One range is to be output from the listing below, exactly as written: the line with "training both the" to the line with "Language Tests", both kept.

[[ THE DATA, beginning ]]

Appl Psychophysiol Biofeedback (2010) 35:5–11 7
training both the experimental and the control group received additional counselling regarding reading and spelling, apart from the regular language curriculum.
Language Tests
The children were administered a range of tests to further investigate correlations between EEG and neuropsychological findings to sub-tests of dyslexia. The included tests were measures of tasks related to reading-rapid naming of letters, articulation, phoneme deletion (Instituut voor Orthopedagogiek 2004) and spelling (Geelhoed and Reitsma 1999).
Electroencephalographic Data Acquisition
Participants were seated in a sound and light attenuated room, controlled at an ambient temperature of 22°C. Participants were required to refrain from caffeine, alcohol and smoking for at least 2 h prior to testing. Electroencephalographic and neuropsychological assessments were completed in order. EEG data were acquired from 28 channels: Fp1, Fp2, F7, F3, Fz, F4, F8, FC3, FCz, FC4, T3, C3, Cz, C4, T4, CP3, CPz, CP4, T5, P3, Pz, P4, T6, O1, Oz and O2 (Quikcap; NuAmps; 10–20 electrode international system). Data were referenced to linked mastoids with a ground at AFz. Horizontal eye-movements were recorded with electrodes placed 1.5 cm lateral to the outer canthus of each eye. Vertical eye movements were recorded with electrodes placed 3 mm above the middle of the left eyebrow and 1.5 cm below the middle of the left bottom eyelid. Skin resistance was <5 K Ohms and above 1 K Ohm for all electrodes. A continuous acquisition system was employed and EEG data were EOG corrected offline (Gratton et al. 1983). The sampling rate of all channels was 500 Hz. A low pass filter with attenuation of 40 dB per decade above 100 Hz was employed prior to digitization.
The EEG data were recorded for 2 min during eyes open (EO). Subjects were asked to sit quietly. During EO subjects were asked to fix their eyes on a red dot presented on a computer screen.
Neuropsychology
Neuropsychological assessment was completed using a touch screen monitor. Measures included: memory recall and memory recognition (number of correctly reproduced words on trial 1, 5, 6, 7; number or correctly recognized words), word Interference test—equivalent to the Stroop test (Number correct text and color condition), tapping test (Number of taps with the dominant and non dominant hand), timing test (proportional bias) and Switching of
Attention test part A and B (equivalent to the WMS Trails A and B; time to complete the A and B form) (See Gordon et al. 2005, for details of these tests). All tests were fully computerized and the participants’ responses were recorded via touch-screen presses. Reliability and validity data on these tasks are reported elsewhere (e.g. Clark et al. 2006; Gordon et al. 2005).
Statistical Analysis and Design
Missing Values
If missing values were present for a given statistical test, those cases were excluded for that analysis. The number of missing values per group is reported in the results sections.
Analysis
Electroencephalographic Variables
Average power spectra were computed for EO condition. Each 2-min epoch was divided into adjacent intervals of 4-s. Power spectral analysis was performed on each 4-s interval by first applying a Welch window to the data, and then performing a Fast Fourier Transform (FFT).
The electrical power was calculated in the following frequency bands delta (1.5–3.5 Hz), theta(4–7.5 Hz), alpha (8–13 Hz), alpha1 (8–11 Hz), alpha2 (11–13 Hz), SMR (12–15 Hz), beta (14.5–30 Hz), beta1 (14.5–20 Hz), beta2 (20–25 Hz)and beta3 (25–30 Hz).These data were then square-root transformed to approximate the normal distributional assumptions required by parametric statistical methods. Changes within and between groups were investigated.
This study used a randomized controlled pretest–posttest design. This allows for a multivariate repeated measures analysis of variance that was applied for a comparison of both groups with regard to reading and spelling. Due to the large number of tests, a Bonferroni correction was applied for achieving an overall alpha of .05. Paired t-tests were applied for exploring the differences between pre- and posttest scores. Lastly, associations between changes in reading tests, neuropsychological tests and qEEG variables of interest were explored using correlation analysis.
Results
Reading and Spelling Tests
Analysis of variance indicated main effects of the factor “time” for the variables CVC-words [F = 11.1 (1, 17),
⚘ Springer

[[ THE DATA, end ]]

**WRITTEN ANSWER**
training both the experimental and the control group received additional counselling regarding reading and spelling, apart from the regular language curriculum.
Language Tests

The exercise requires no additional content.